Levantamento revela que maioria da população evita sair à noite, altera trajetos e deixa de usar celular nas ruas por receio da criminalidade
Por Lala Freitas / blogdovalente
Foto: Reprodução/Nadine Shaabana/Unsplash
Uma pesquisa divulgada no último domingo (10) pelo Fórum Brasileiro de Segurança Pública em parceria com o Datafolha apontou que o medo da violência alterou a rotina de 57% dos brasileiros nos últimos 12 meses. O levantamento, intitulado “Medo do crime e eleições 2026: os gatilhos da insegurança”, mostra que a sensação de insegurança está presente na vida da maior parte da população.

Segundo o estudo, 96,2% dos entrevistados afirmaram ter medo de enfrentar ao menos uma situação de violência.
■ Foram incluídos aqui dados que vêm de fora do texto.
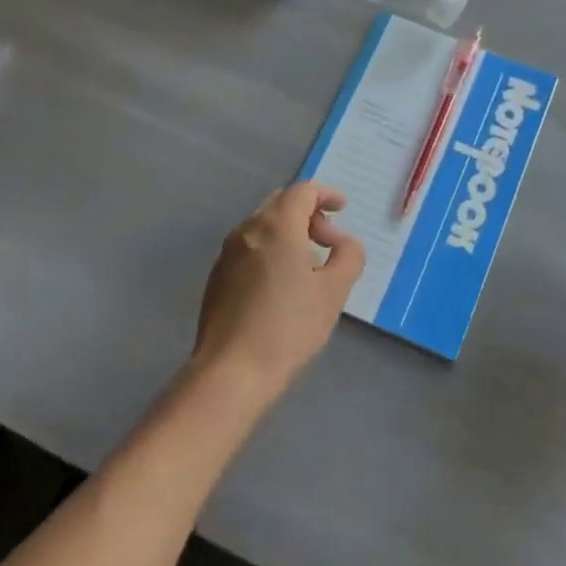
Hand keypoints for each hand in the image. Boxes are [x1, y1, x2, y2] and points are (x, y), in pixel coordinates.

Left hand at [192, 182, 364, 404]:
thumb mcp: (334, 291)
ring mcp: (227, 254)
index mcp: (277, 225)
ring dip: (289, 233)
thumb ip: (349, 256)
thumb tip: (344, 243)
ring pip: (263, 226)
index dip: (326, 194)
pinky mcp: (217, 279)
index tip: (343, 209)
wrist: (230, 374)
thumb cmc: (288, 327)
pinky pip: (249, 249)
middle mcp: (248, 230)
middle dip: (308, 214)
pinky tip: (282, 285)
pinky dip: (271, 250)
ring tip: (309, 266)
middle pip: (281, 204)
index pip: (303, 191)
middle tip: (329, 240)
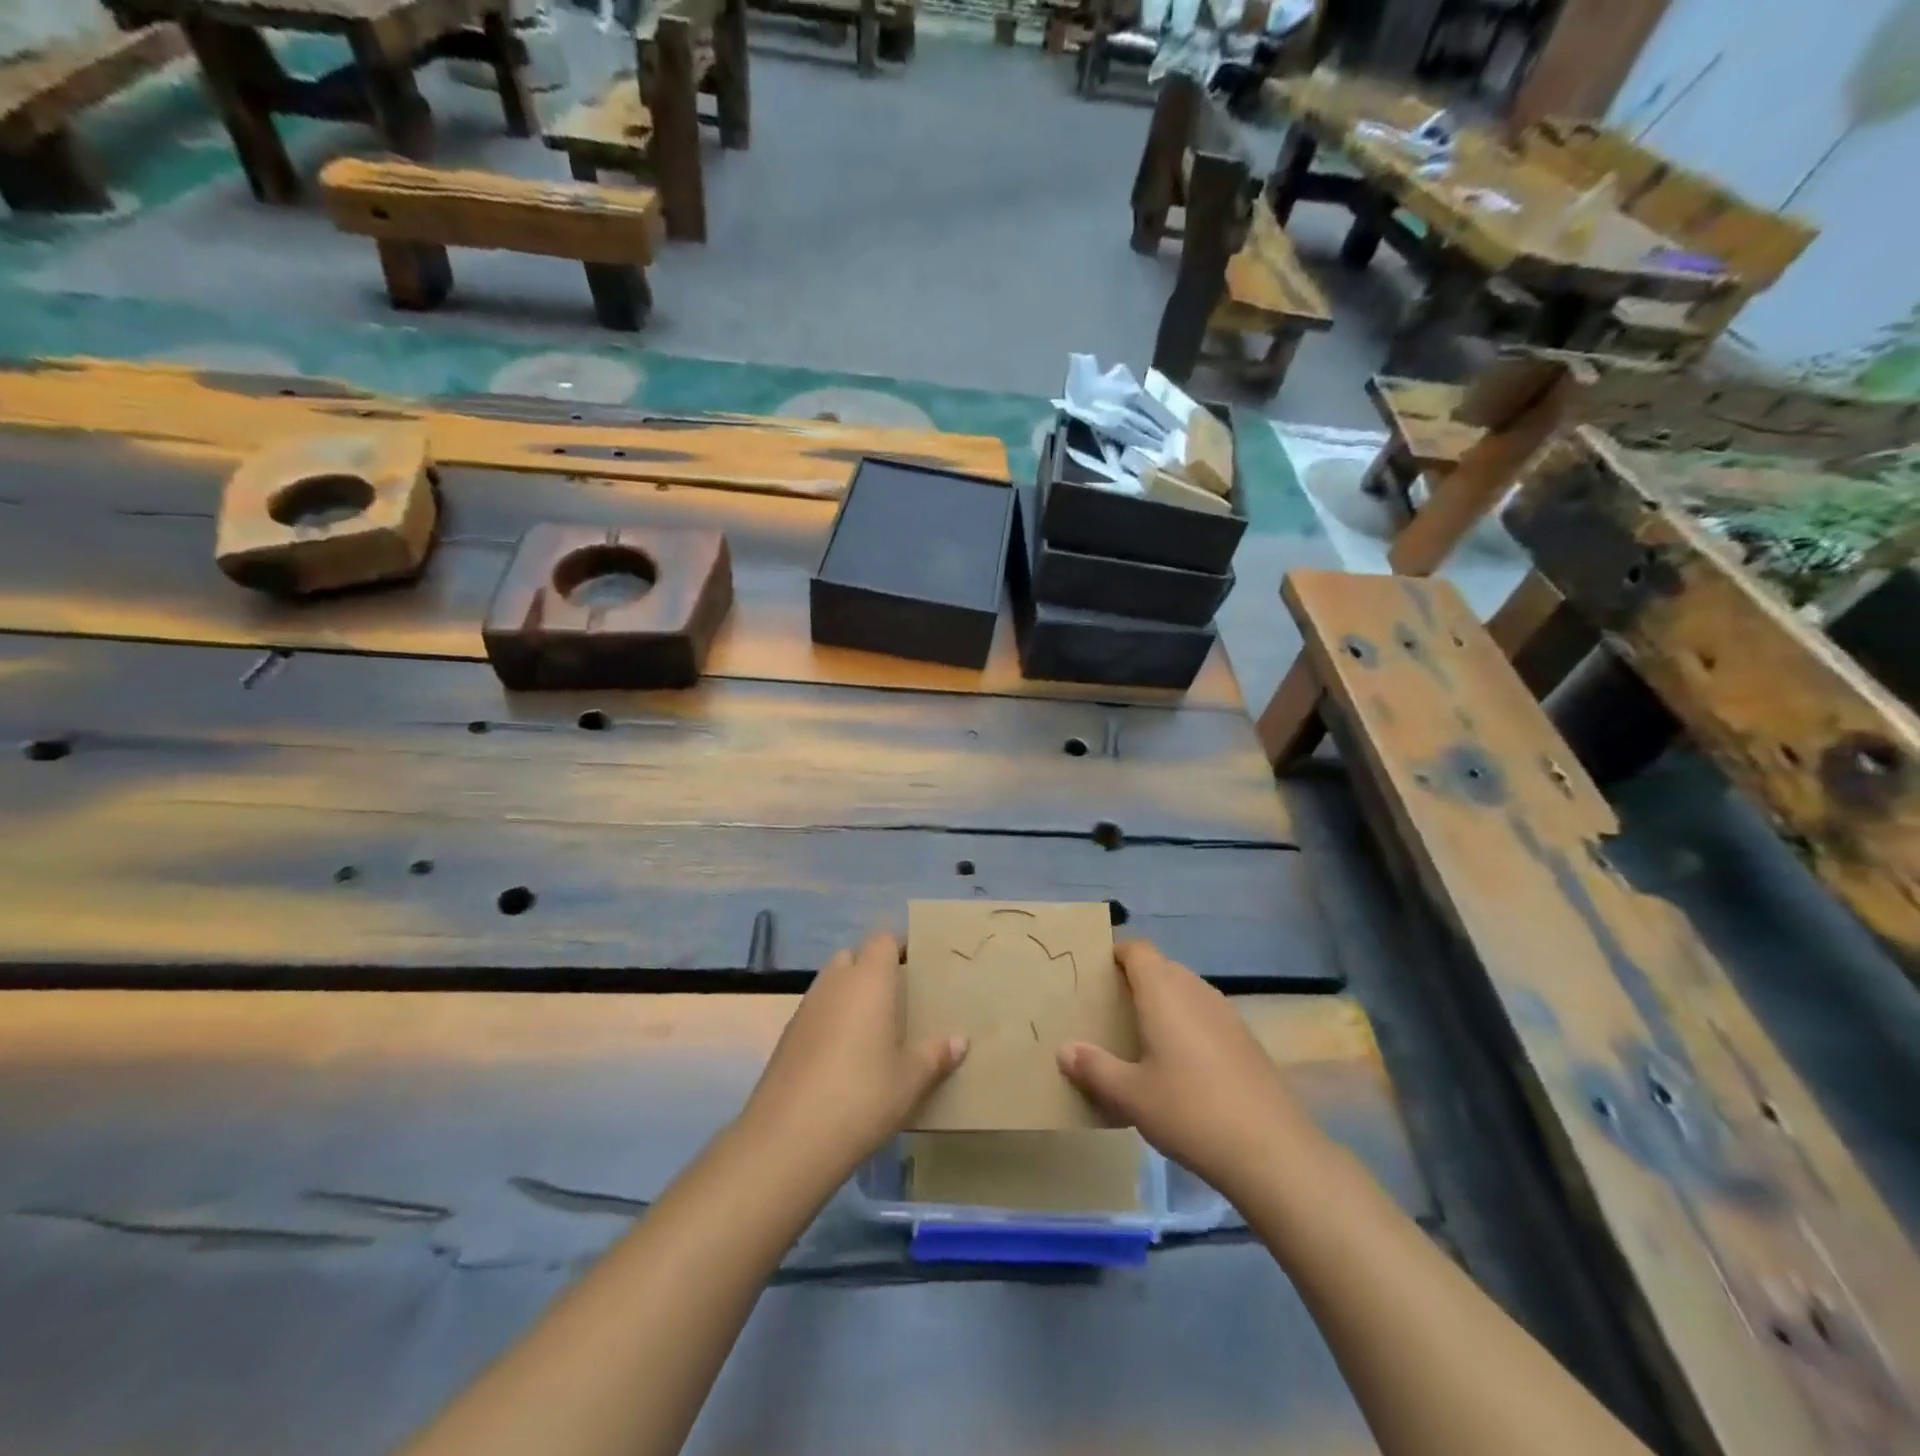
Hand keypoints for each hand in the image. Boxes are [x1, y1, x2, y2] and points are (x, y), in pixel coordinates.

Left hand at [735, 930, 967, 1181]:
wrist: (788, 1139)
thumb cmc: (862, 1096)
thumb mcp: (910, 1080)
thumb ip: (935, 1055)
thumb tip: (959, 1040)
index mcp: (868, 980)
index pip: (883, 940)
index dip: (900, 947)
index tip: (918, 966)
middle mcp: (834, 983)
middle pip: (853, 956)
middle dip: (872, 969)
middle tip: (898, 999)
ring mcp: (805, 1008)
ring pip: (831, 984)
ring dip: (849, 995)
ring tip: (873, 1030)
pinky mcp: (787, 1037)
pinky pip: (815, 1012)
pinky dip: (830, 1021)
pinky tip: (844, 1058)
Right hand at [1057, 941, 1316, 1200]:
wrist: (1273, 1151)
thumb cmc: (1190, 1111)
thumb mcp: (1130, 1095)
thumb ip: (1094, 1068)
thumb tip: (1064, 1050)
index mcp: (1164, 991)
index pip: (1138, 949)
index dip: (1116, 954)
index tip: (1095, 977)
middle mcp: (1196, 991)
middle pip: (1161, 968)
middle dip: (1135, 982)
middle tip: (1110, 1012)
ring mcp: (1226, 1014)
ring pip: (1186, 992)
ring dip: (1164, 1005)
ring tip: (1141, 1040)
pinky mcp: (1246, 1040)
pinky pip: (1206, 1016)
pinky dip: (1188, 1026)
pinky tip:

Entre as principais mudanças de comportamento adotadas pelos brasileiros estão a alteração de trajetos habituais, citada por 36,5% dos participantes, e deixar de sair à noite, comportamento relatado por 35,6%.

A pesquisa também revelou que 33,5% das pessoas evitam sair com o celular por medo de assaltos. Outros hábitos mencionados incluem retirar alianças e acessórios pessoais para evitar roubos (26,8%) e deixar de adquirir bens por receio de furtos ou crimes patrimoniais (22,5%).

O relatório destaca ainda diferenças significativas na percepção da insegurança entre homens e mulheres. De acordo com o levantamento, o medo afeta o público feminino de maneira mais intensa em todas as 13 situações analisadas.

Entre as mulheres, 40,9% afirmaram deixar de sair à noite, enquanto entre os homens o índice é de 29,8%. Já o hábito de evitar circular com celular nas ruas foi relatado por 37,8% das mulheres, contra 28,9% dos homens.

O estudo também chama atenção para o medo de agressão sexual, mencionado por 82,6% das entrevistadas. Segundo o relatório, a insegurança feminina é considerada “totalizante”, por envolver ameaças patrimoniais, físicas e sexuais simultaneamente.

No recorte econômico, a pesquisa aponta diferenças entre classes sociais. Enquanto pessoas das classes A e B demonstram maior preocupação com crimes patrimoniais e golpes digitais, moradores das classes D e E relatam maior sensação de vulnerabilidade física e territorial diante da violência.